Our external metrics have gotten somewhat complicated now, but here’s what we arrived at.
- We want to prevent "(Current number of pods) / (Last week’s number of pods)" from falling below a certain number
- Multiply by a negative value so that HPA is triggered when "greater than"
- Smooth out last week’s values to reduce the impact of the higher number of pods during deployment
- Add an appropriate constant to moderate the triggering of autoscaling
The actual data displayed on the Datadog widget is shown below. There are multiple graphs rendered here because there are multiple deployments. Creating a widget like this prior to applying actual settings can make it easier to get an idea of how the system will operate.
I mentioned moderating the triggering of autoscaling above; the following equation is used to calculate the number of pods in HPA.
desiredReplicas = ceil[currentReplicas * (currentMetricValue / desiredMetricValue)]
The maximum value for our external metrics here is 50, and the trigger condition is 40. That means it will only be 1.25 times larger, even at its maximum. Our equation helps prevent this value from growing too large, which in turn prevents the number of pods from increasing too much when autoscaling is triggered.

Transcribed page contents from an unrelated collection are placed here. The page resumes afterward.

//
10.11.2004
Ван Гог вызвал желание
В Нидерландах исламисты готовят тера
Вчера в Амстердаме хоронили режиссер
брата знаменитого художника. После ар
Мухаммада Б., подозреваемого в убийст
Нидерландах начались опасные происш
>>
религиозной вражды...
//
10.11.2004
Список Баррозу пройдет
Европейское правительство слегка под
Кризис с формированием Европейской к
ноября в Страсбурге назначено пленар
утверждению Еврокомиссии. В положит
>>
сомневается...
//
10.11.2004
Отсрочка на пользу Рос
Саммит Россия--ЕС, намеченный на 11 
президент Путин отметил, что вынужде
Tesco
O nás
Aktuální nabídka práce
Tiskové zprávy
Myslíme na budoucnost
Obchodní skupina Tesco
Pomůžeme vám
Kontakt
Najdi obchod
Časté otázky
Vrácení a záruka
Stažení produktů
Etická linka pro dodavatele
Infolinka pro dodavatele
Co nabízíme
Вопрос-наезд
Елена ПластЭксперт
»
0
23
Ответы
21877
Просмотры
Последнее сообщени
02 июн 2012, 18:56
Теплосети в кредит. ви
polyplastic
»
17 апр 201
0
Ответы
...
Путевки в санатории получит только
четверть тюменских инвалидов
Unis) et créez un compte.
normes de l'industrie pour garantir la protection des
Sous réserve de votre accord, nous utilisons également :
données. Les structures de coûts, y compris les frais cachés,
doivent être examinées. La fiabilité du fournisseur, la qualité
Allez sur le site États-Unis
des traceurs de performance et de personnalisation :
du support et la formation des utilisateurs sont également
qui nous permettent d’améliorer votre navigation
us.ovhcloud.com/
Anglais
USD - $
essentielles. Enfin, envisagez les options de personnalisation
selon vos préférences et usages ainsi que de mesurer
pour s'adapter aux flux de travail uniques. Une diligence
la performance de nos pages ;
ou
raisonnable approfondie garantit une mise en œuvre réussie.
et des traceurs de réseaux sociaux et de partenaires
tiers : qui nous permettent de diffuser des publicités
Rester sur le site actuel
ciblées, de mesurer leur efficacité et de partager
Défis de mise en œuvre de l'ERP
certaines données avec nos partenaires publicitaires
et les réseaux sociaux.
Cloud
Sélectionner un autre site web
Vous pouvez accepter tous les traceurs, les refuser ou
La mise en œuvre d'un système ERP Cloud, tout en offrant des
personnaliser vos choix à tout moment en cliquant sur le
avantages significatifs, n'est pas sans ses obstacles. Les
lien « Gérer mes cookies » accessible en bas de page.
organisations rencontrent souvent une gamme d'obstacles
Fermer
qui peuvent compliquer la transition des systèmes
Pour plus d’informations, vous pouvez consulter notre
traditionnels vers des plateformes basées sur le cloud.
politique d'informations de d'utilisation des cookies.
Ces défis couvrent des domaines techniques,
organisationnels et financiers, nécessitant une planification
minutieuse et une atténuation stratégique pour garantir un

Case 3: Number of remaining PubSub messages
I think that, oftentimes, PubSub used to perform asynchronous processing. We configured HPA based on the remaining number of messages so that we could somewhat control processing delay caused by too many unprocessed messages.
I’ll cover this very briefly here, but more details can be found in this article: Using Go to build and operate scalable workers using PubSub/Redis.
DatadogMetric definition
apiVersion: datadoghq.com/v1alpha1
kind: DatadogMetric
metadata:
name: sample-app
namespace: sample-app
spec:
query: >-
300 -
100 * 100 * sum:kubernetes.pods.running{kube_namespace:sample-app,kube_deployment:sample-app}
/
(1 + avg:gcp.pubsub.topic.num_unacked_messages_by_region{project_id:sample-app,topic_id:sample-topic})
We assembled our metrics as follows. This is quite similar to Case 2.
- We want to keep "(Number of messages) / (Number of pods)" at or below a certain number
- The equation is more likely to diverge if the number of messages is used as the numerator, so we change this to the reciprocal
- Multiply by a negative value so that HPA is triggered when "greater than"
- Add an appropriate constant to moderate the triggering of autoscaling
We set the maximum value to 300 and the trigger condition to 200 for this equation, so it will only scale up to 1.5 times the number of pods, even at its maximum.
The data rendered on the Datadog widget is shown below. Batch processing creates a large number of messages, triggering autoscaling. However, this does not affect subsequent processing.
Note that we needed to use gcp.pubsub.topic.num_unacked_messages_by_region here and that there was a delay in obtaining our metrics. We therefore had to use an environment variable called DD_EXTERNAL_METRICS_PROVIDER_MAX_AGE to keep the metrics valid longer.
Summary
In this article, I discussed several actual cases of using external metrics. The key points are summarized below.
- External metrics can be used to bring more flexibility to HPA
- When using external metrics, combine this with scaling due to existing CPU utilization to provide fault tolerance
- Be mindful of metric validity
- You should use an actual widget to render your metrics
- Your metrics should be designed to moderate the triggering of autoscaling
That’s it! I hope this will help you to make better use of external metrics in your applications.